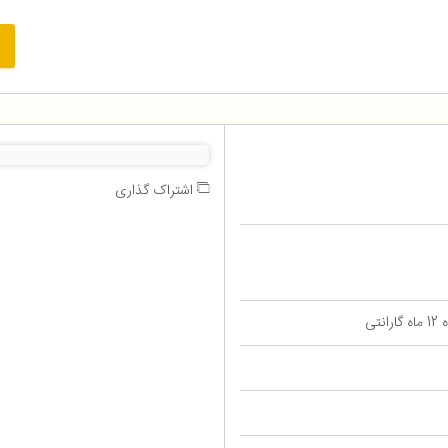
اشتراک گذاری
تی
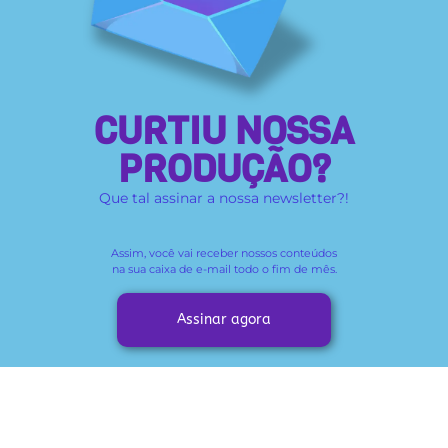
CURTIU NOSSA
PRODUÇÃO?
Que tal assinar a nossa newsletter?!
Assim, você vai receber
nossos conteúdos
na sua caixa de e-mail todo o fim de mês.
Assinar agora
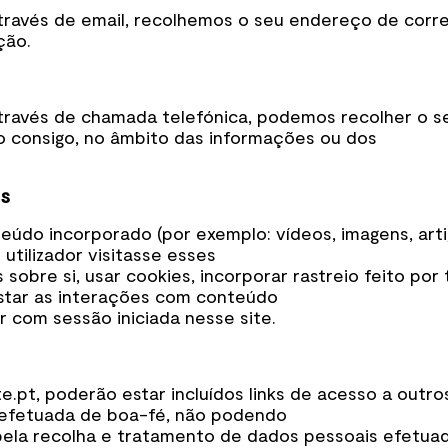
avés de email, recolhemos o seu endereço de corre
ção.
avés de chamada telefónica, podemos recolher o se
 consigo, no âmbito das informações ou dos
es
teúdo incorporado (por exemplo: vídeos, imagens, art
utilizador visitasse esses
sobre si, usar cookies, incorporar rastreio feito por 
istar as interações com conteúdo
r com sessão iniciada nesse site.
pt, poderão estar incluídos links de acesso a outro
 é efetuada de boa-fé, não podendo
 pela recolha e tratamento de dados pessoais efetua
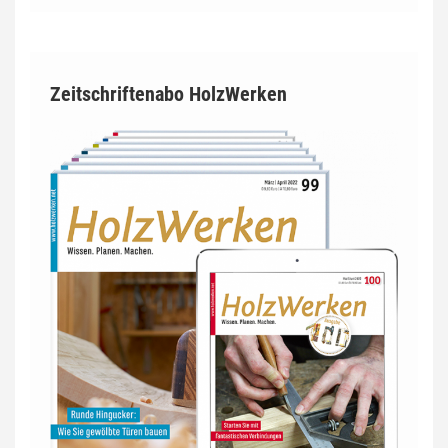
Zeitschriftenabo HolzWerken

============================================================

* Exercise aim *
Find and copy every line in the entries above where the string "avés" occurs.

* Task solution *
avés de email, recolhemos o seu endereço de corre
avés de chamada telefónica, podemos recolher o se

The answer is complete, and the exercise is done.